I was suddenly feeling a bit more upbeat for the second half. The sun was still shining, we were able to sit on the grass a metre from the pitch and drink beer from glasses. If the health and safety committee at The FA knew what was going on I’m sure we’d have been issued with long standing banning orders. We were loving it though, this is how the end of season should be.
Again, we missed the opening exchanges of the half and by now Irlam Steel had pulled one back. Matt informed me of this as we stood watching Sky Sports News in the Recreational Club. This made me very confused and I subsequently went on to have my blonde moment of the year when I inspected the score bar at the bottom of the screen to see whether the match we were attending was being covered by Jeff Stelling. Back pitchside I soon figured out that we had left George behind with another one of our groundhopping companions, Football Spoon. I assume they had been texting Matt scores behind our backs.
Irlam were now going in search of the win that they needed and they found themselves 2-1 ahead following one of my favourite goals of the season. A loose ball fell around 25 yards from goal and a big boned sweeper met it sweetly with his right foot to volley it straight past the goalkeeper. One Irlam player told us he would never hit one like that again in his life, a comment which was backed up by his team mates who were in hysterics as they celebrated with him.
The match then became extremely physical with the referee obviously not caring if somebody got killed. Late challenge after late challenge flew in and he didn’t even blow his whistle. I was loving it but we felt it was only a matter of time before something nasty happened.
Westbury then pulled an equaliser back when James Clifton headed in at the near post from a corner. He towered above everybody and steered the ball towards the back post which it bounced off before nestling into the corner. This made the match very frantic and wide open; it was a dream to watch. Irlam pressed for the winner and it left them very exposed at the back.

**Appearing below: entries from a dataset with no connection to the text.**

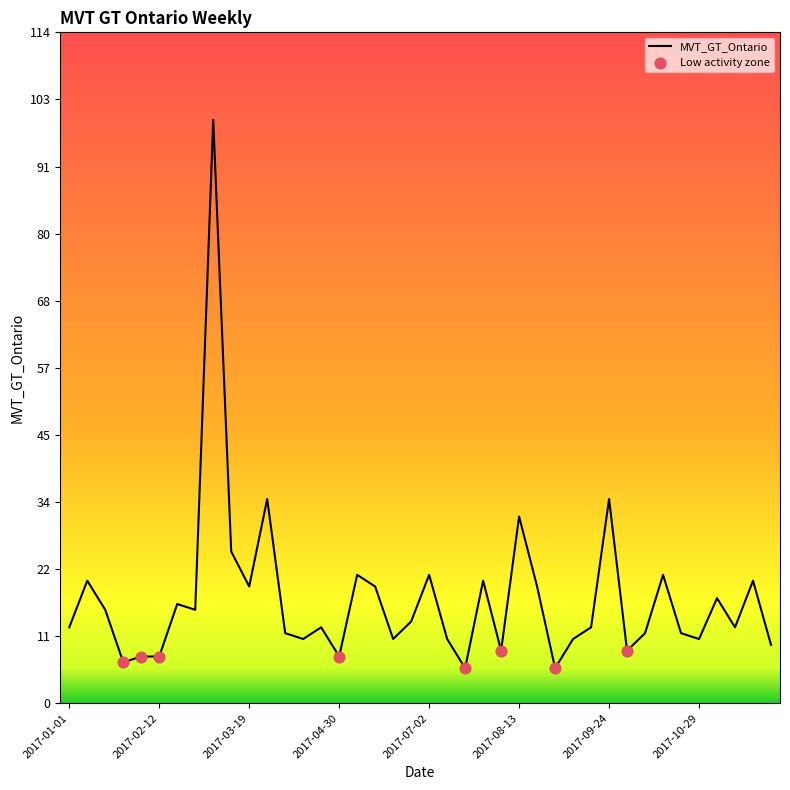

What is the maximum value shown in the chart?

100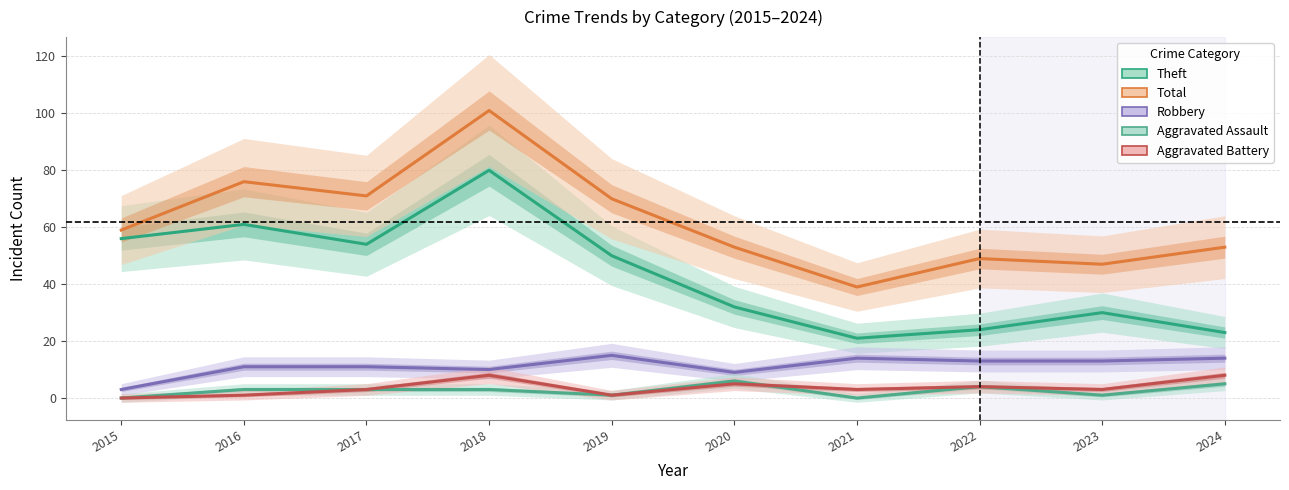

At how many categories does at least one series exceed 98?

1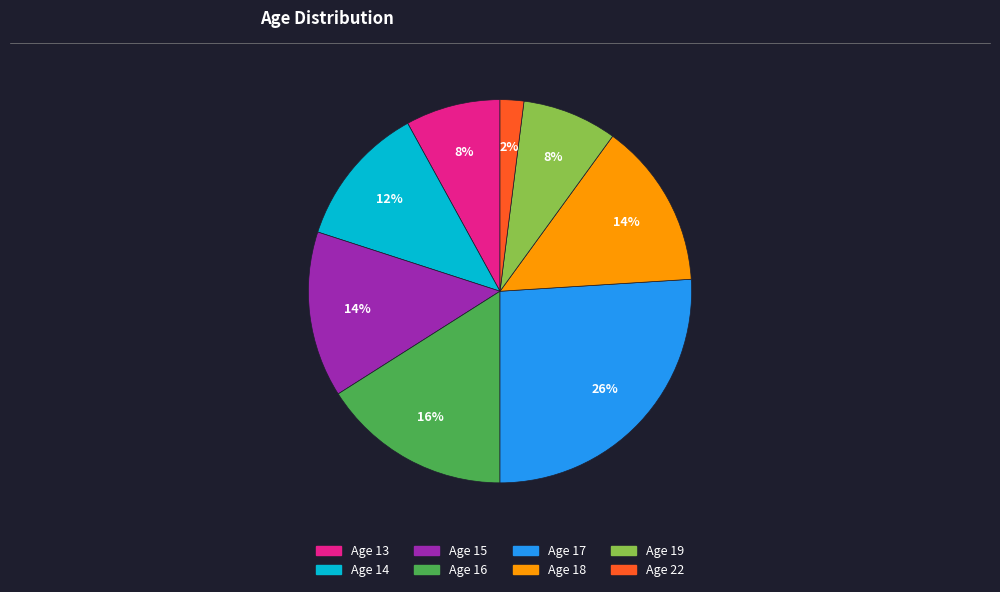

The Age 15 slice represents 1% of the pie. True or false?

False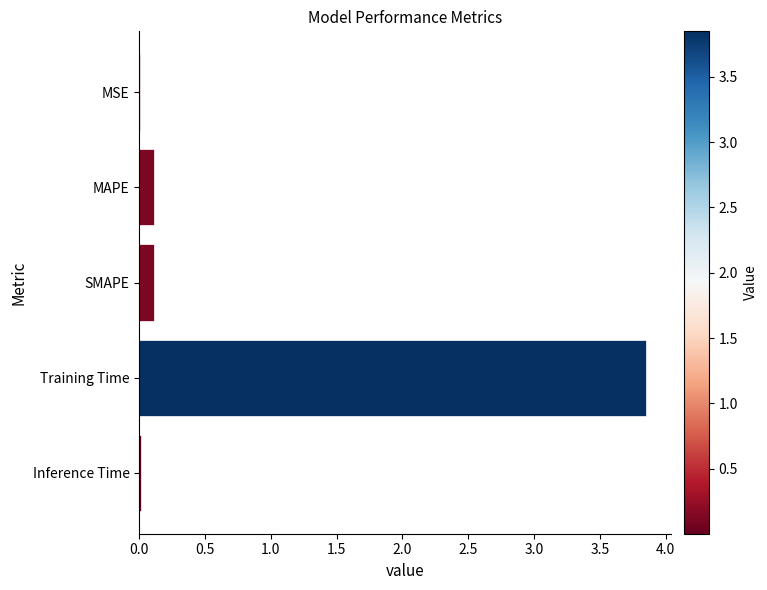

Which label corresponds to the largest value in the chart?

Training Time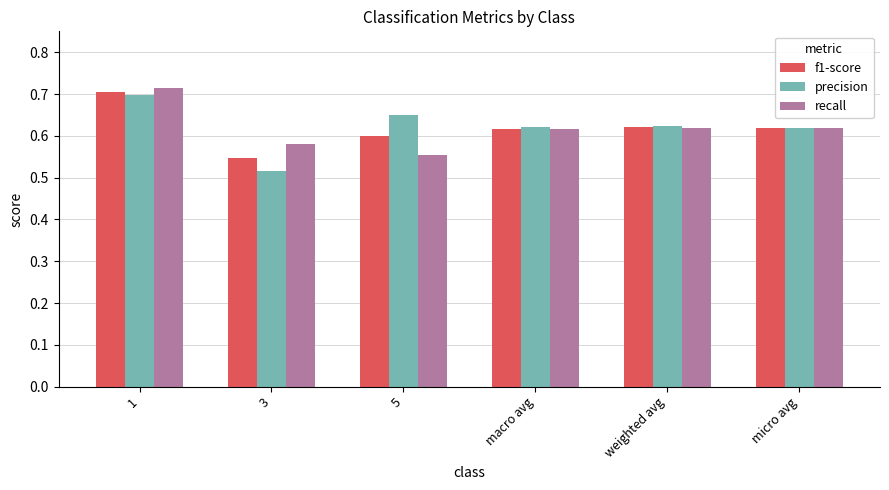

What is the total value across all series at micro avg?

1.9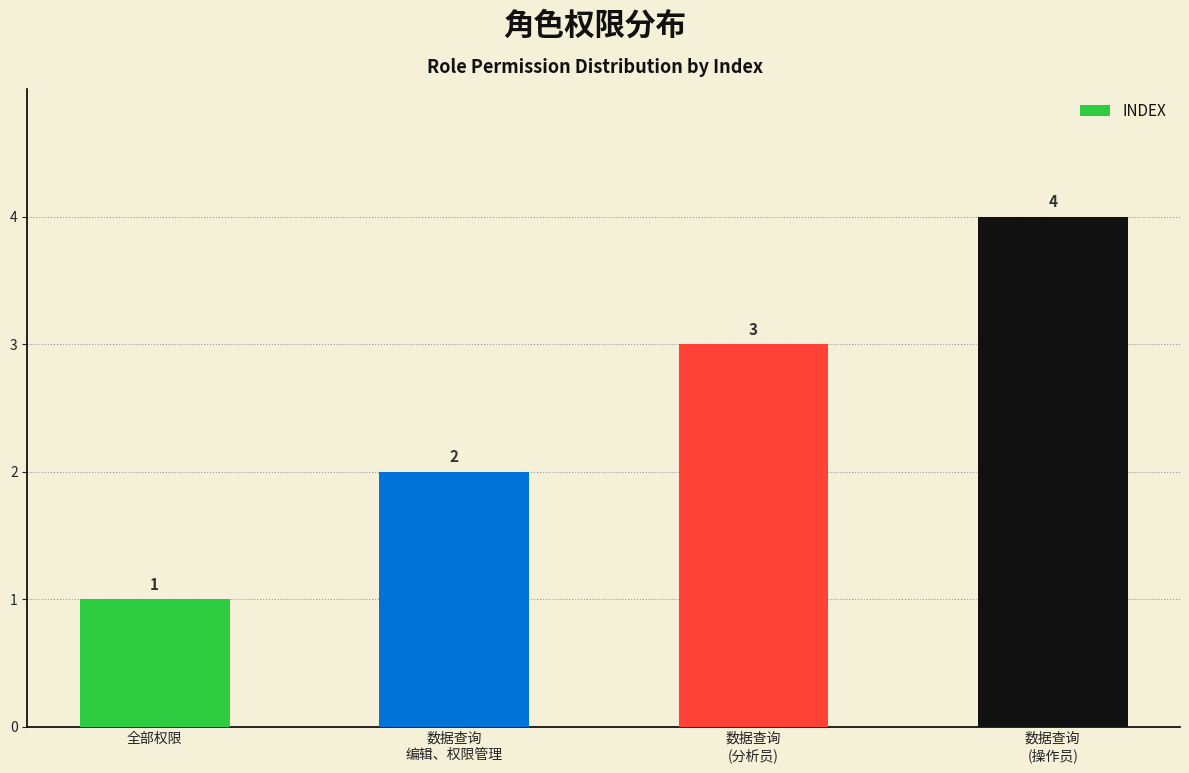

What is the label of the 3rd bar from the right?

数据查询
编辑、权限管理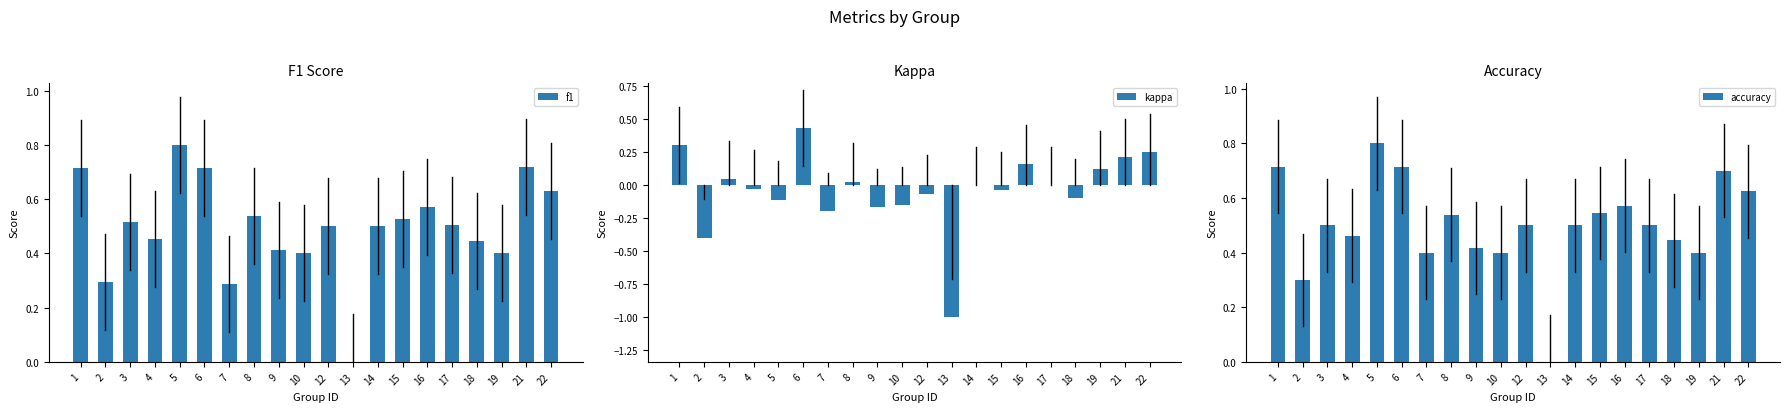

Reading right to left, extract all data points from this chart.

f1: 0.6	0.7	0.4	0.4	0.5	0.6	0.5	0.5	0.0	0.5	0.4	0.4	0.5	0.3	0.7	0.8	0.5	0.5	0.3	0.7
kappa: 0.2	0.2	0.1	-0.1	0.0	0.2	-0.0	0.0	-1.0	-0.1	-0.2	-0.2	0.0	-0.2	0.4	-0.1	-0.0	0.0	-0.4	0.3
accuracy: 0.6	0.7	0.4	0.4	0.5	0.6	0.5	0.5	0.0	0.5	0.4	0.4	0.5	0.4	0.7	0.8	0.5	0.5	0.3	0.7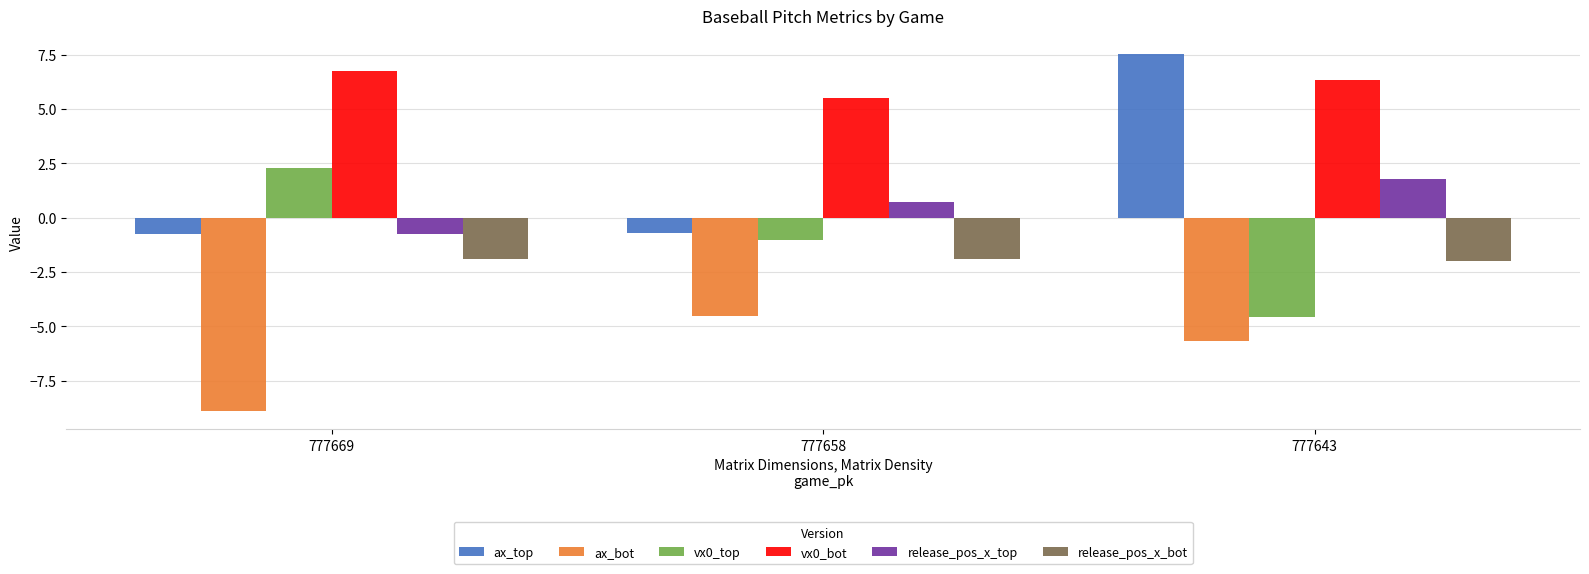

Which series has the largest total across all categories?

vx0_bot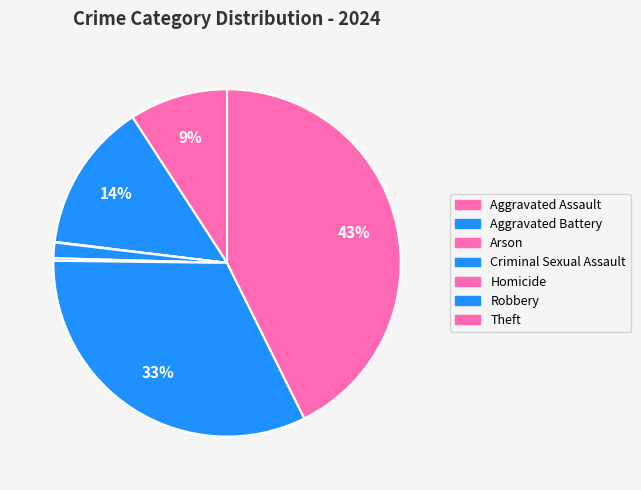

The Arson slice represents 0% of the pie. True or false?

True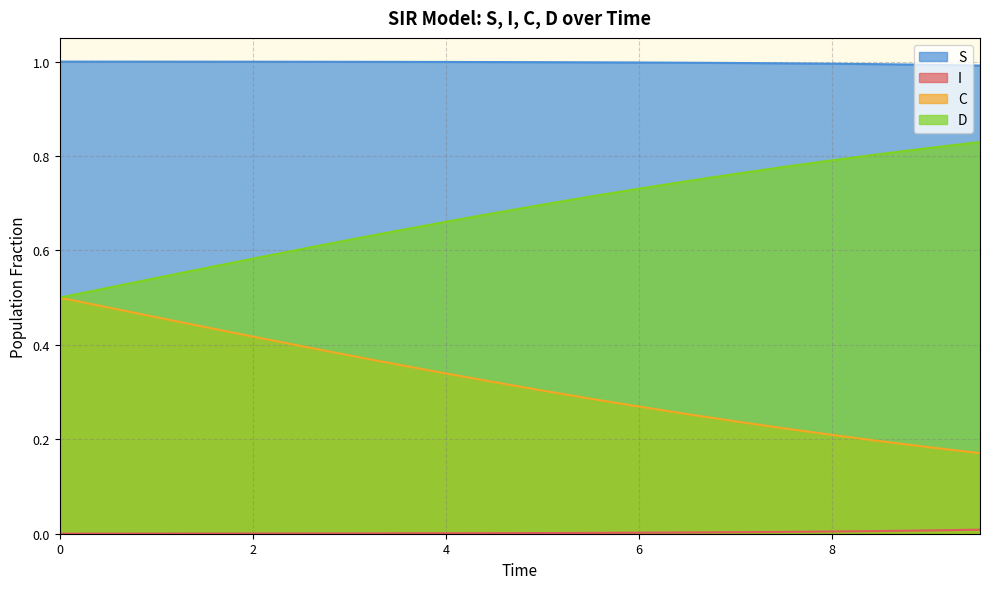

What is the difference between the maximum and minimum values in the C series?

0.3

With just a few minutes remaining Irlam Steel won a corner in front of us. We were stood on the touchline only five metres from the corner taker when he swung in an inch perfect ball. The cross was that perfect it resulted in a scramble and it was eventually thumped past the goalkeeper to hand Irlam a late lead. Initially the set piece taker opted to celebrate to us and we all got a bit caught up in the moment and were about to run on to hug him before the rest of his teammates raced towards him.
It was a fantastic ending to a fantastic game. Who says football at this level doesn’t matter? Yes, it was Division 12 but it was bloody brilliant. In short, we got free admission, beer in glasses sat on the touchline and tackles that would have resulted in an abandonment in the Premier League. Could we watch Manchester League football every week?
The season came to an end with Irlam Steel reaching the play-offs. Unfortunately, they lost 2-1 to Elton Vale after extra-time, setting them up for a final with Chapel Town. For one reason or another, Chapel Town then decided they didn’t want promotion after all, promoting Elton Vale without them even having to kick a ball. Nothing is ever straight forward in non-league, is it?
So, next season Irlam Steel will continue in Division 1 and will be playing the likes of Atherton Town following their cruel and unwarranted relegation from the Premier Division due to Rochdale Town being demoted from the NWCFL.